* TRY IT: Update the entries below by swapping "value" for "figure" throughout, leaving everything else the same, and leave out the pictures.

● ● ● ● ● ● ●

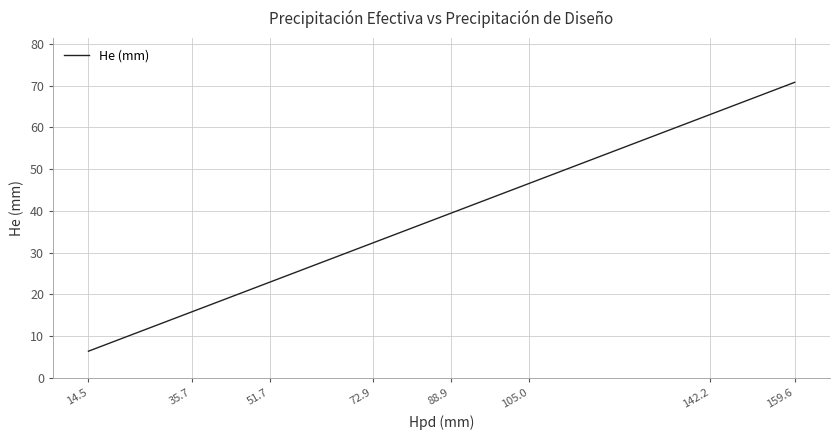

Does the chart have visible grid lines?

Yes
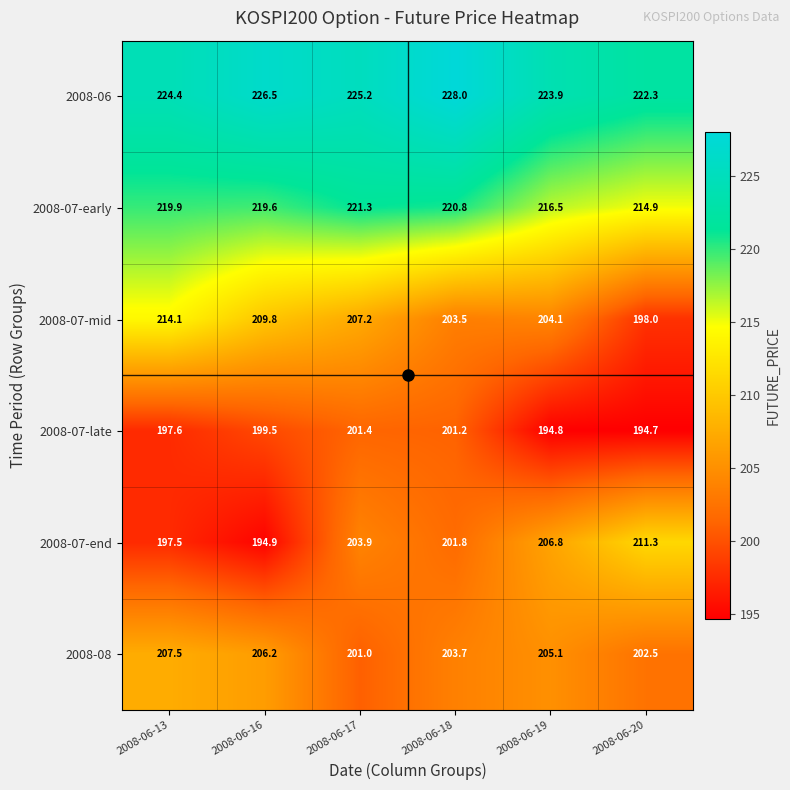

What value does the 2008-07-late series have at 2008-06-17?

201.4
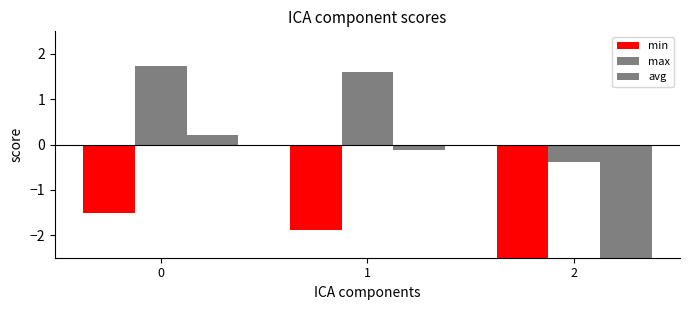

Rank the series by their average value, from lowest to highest.

min, avg, max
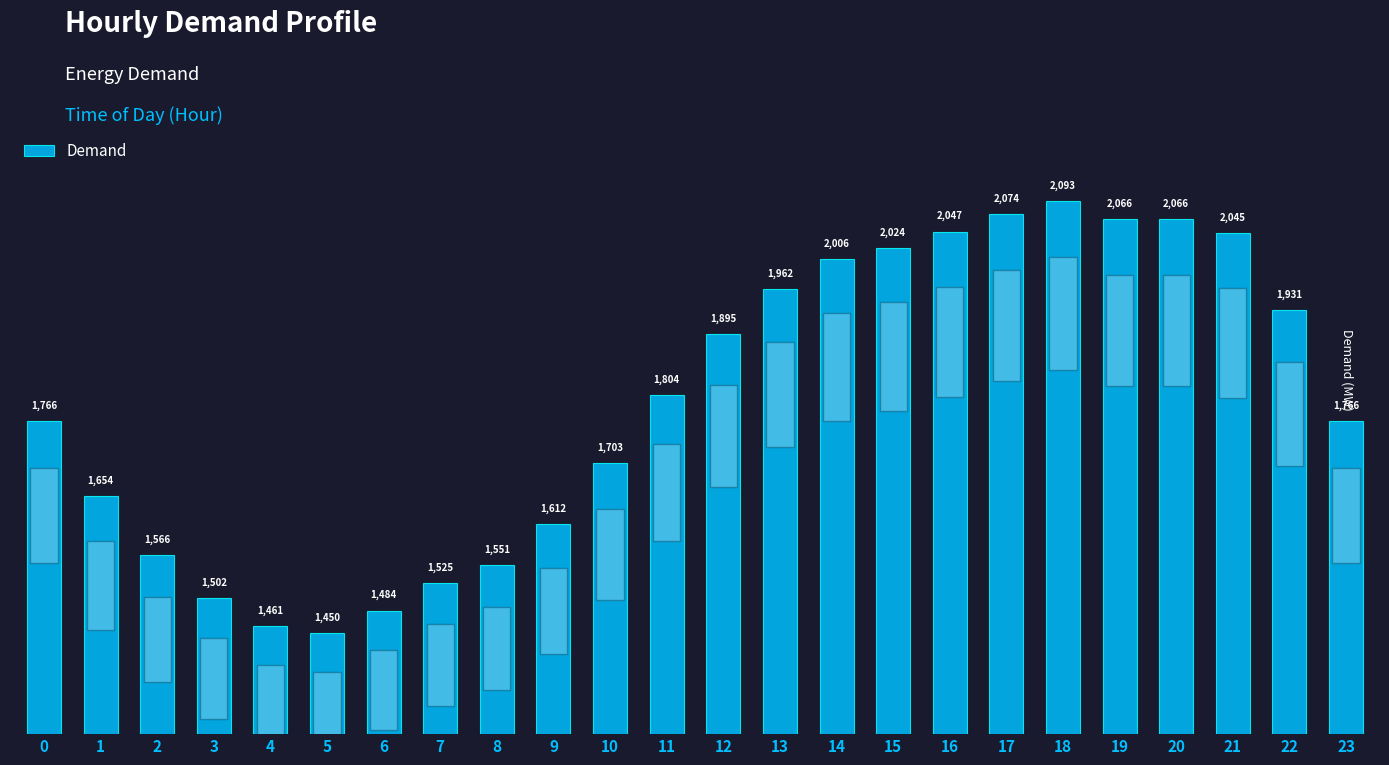

What is the average value?

1793.9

● ● ● ● ● ● ●

* RESULT:
Does the chart have visible grid lines?

Yes

What figure does the 2008-07-late series have at 2008-06-17?

201.4

Rank the series by their average figure, from lowest to highest.

min, avg, max

What is the average figure?

1793.9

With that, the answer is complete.